## Exercise goal
The line containing "index mcp: (399, 451)" and every line after it to the end of the records: set those down exactly, without any pictures.

## Dataset records
⟨

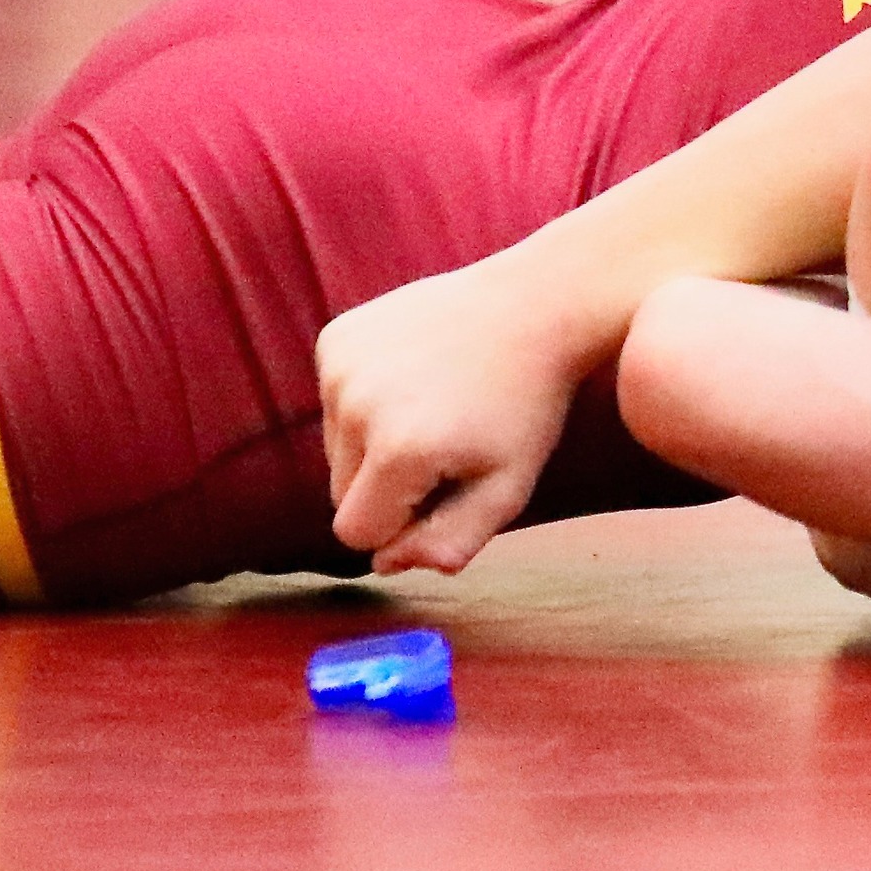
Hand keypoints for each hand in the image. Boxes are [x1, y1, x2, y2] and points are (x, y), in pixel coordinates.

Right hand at [318, 262, 583, 574]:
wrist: (535, 305)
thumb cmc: (527, 406)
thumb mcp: (507, 488)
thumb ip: (449, 541)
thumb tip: (384, 565)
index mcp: (399, 451)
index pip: (356, 533)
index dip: (399, 526)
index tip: (444, 492)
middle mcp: (357, 406)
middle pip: (341, 493)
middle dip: (385, 488)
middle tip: (446, 445)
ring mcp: (341, 365)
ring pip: (336, 447)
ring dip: (374, 443)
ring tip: (435, 407)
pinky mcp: (337, 336)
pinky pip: (335, 399)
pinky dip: (365, 399)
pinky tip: (417, 374)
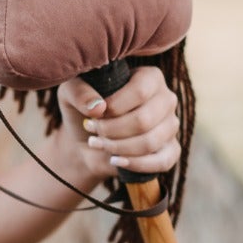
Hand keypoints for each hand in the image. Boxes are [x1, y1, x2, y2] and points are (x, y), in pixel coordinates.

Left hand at [56, 66, 180, 189]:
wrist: (86, 140)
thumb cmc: (83, 110)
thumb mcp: (71, 94)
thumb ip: (79, 93)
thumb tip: (98, 108)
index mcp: (149, 77)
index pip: (140, 91)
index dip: (114, 107)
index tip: (93, 115)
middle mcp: (166, 99)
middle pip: (144, 120)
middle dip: (111, 130)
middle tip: (92, 131)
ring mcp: (171, 125)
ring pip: (150, 142)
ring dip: (117, 147)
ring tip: (97, 143)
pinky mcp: (171, 150)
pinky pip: (163, 162)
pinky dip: (135, 164)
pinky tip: (115, 161)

⟩

## Solution to this task
index mcp: (399, 451)
index pip: (356, 533)
index dip: (399, 526)
index tip: (444, 492)
middle mcp: (357, 406)
middle pip: (341, 493)
middle dip: (385, 488)
middle tip: (446, 445)
ring mcp: (341, 365)
ring pip: (336, 447)
ring dip: (374, 443)
ring tip: (435, 407)
pinky mcp: (337, 336)
pinky pip: (335, 399)
pinky dip: (365, 399)
pinky tip: (417, 374)
Hand keypoints for each hand in the image. Boxes are [x1, y1, x2, y2] and points are (x, y), in pixel coordinates.

Left hand at [56, 66, 180, 189]:
wrist: (86, 140)
thumb cmc: (83, 110)
thumb mcp: (71, 94)
thumb ip: (79, 93)
thumb tip: (98, 108)
index mcp: (149, 77)
index pip: (140, 91)
index dip: (114, 107)
index tip: (93, 115)
middle mcp: (166, 99)
middle pip: (144, 120)
middle dip: (111, 130)
middle tip: (92, 131)
ring mcp: (171, 125)
ring pip: (150, 142)
ring dip: (117, 147)
ring tip: (97, 143)
pinky mcp: (171, 150)
pinky pip: (163, 162)
pinky dip: (135, 164)
pinky tip: (115, 161)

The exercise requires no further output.